For this example we took those techniques and other features out to make it smaller and easier to understand.

But please don’t hold back with anything that comes to your mind and works for you, we might as well have missed something obvious.

Any constructive criticism, feedback and/or information, tips to improve the performance are welcome.

On our computers (Intel i7-2600, CPU @ 3.40, Ge Force GT 220) we render 100000 objects at about 6-8 frames/sec.
1000000 objects at 3 frames/sec.

It would be nice to improve the performance to get close to 20-25 frames/sec, although it might simply not be possible.

General Info:

Use your left mouse button to rotate the camera and A, D, W, S to move it to the left, right, up or down.

EDIT: What we are looking is a way to improve the performance. Is our approach a proper way to render 100000 objects? We tested a lot of different ways and the reason why we chose this solution is because it gave us the best overall performance, but as I said, maybe we missed the obvious and did not use the “standard” OpenGL way of solving this problem. We could not really find a lot information about a project where the requirements were to render this amount of objects.

Hmm, perhaps you could point out what the gist of your solution is, because from taking a quick look over the code you seem to just brute force render all objects? So I guess I’m missing something.

One optimization that comes to mind is to avoid activatting the same VAO over and over again if your draw stretches of objects of the same type.
Then the general advice to minimize state change suggests that you should sort objects by type (unless there is more expensive to change state that is common to many objects).

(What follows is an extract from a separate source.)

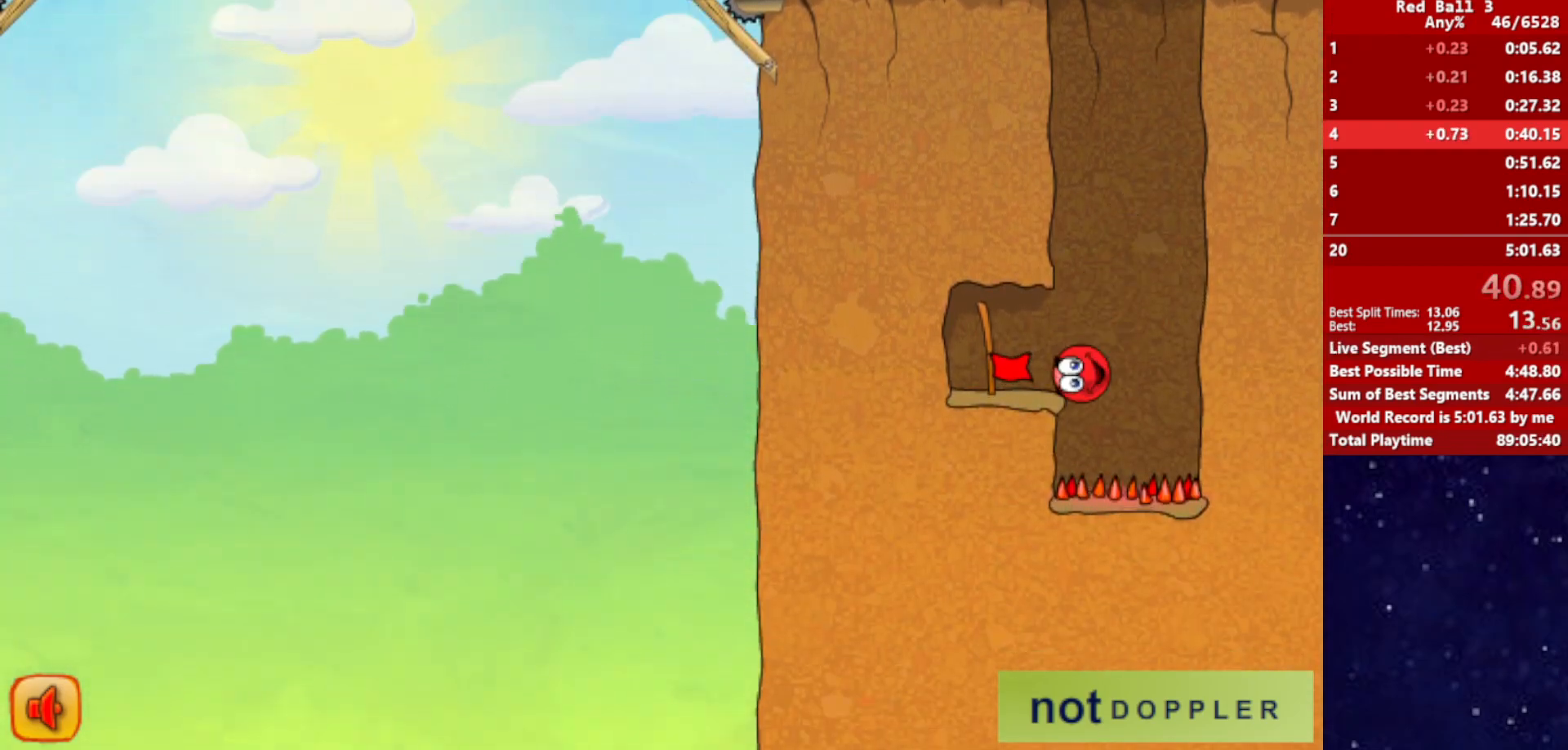
{"keys": ["left", "up"], "events": [[450, "up", "down"]]}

If you want to cut down the number of draw calls you could upload the model matrices and color info into buffers and use instancing to render all objects of a type in one call.

I have no idea what kind of objects you are trying to render, but you cannot display 100000 high-detailed objects on the screen all at once.
All performance boosting techniques will raise frame-rate:

  • view-frustum culling,
  • occlusion culling,
  • LOD,
  • early-Z/pre-Z/fast-Z (rendering order),
  • bindless (NV specific) or display lists,
  • instancing,
  • grouping by state,
  • etc.

The simplest improvement I have found is to reduce the number of draw calls which means grouping a number of objects in a single vbo. There is no hard and fast rule but I try to keep the number of render calls below 2000. It may not give you all you want but will go a long way.

As Aleksandar says there are lots of things you can do - but only do one at a time or you will go insane.

If you have that number of objects, and it should be possible to select and manipulate each of them, then I take it that it can hardly be possible to see all at the same time. That is, they have to be big enough to make it possible to see them, so that you can manipulate them.

If that is the case, then it means quite a lot of objects in the list are occluded most of the time. So the main focus should be on algorithms to determine what is occluded, and can be ignored.

One possibility is to use queries. These can tell you, after the drawing is complete, what objects were actually visible. These objects can then be ignored until the view changes. It might not be feasible to define one query for every object, so some kind of grouping is needed. This solution doesn’t work well if you change the view or camera position a lot, but we don’t know what requirements you have.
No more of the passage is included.